Delawarean urges art museum not to sell
Using an opinion column as his medium, Wilmington attorney and art collector Dick Poole exhorted the Delaware Art Museum to reconsider.
In late March, the Delaware Art Museum announced it would sell up to four works of art as part of an effort to raise $30 million. The bulk of the money would pay down the balance of the museum’s $19.8 million expansion/construction debt and increase its endowment to about $35 million.
The column was published in Sunday’s Philadelphia Inquirer, a month after the museum named the first work of art to be sold, and almost a week before it is auctioned off at Christie’s in London.
William Holman Hunt’s Isabella and the Pot of Basil will lead the June 17th London sale. Christie’s website valued the painting at £5 million, or $8.4 million. Also rumored to be sold privately, is Winslow Homer’s Milking Time.
“The museum’s rightful claims to fame are its 19th- and 20th-century American art and its Pre-Raphaelite collection,” wrote Poole, who likened the museum’s collection to a three-legged stool supported by the works of Hunt, Homer and illustrator Howard Pyle.
“Two of the three legs … will have been irreparably splintered if Isabella and Milking Time are sold,” he stated.
Critics like Philadelphia Museum of Art CEO Timothy Rub, who also serves as the president of the Association of Art Museum Directors, said monetizing art violates a fundamental principle within the art community to protect collections at all costs. He also warned when you sell art once, it’s easier for museums to sell again.
The museum’s board of trustees, however, said it explored all options, but none were viable.
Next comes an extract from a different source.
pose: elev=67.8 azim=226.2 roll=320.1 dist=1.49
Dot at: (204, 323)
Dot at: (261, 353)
Board President Elva Ferrari-Graham added if the museum did not sell, the museum would have to close its doors for good.
Regardless of their situation, Poole said, “The museum’s curators should state publicly and forthrightly that the greater good or public trust would be served by withdrawing the museum’s masterpieces from the marketplace.”
Poole was a non-trustee member of the museum’s collections committee, until last year.
Museum CEO Mike Miller said while he respects Poole’s opinion, he had no comment regarding Poole’s commentary.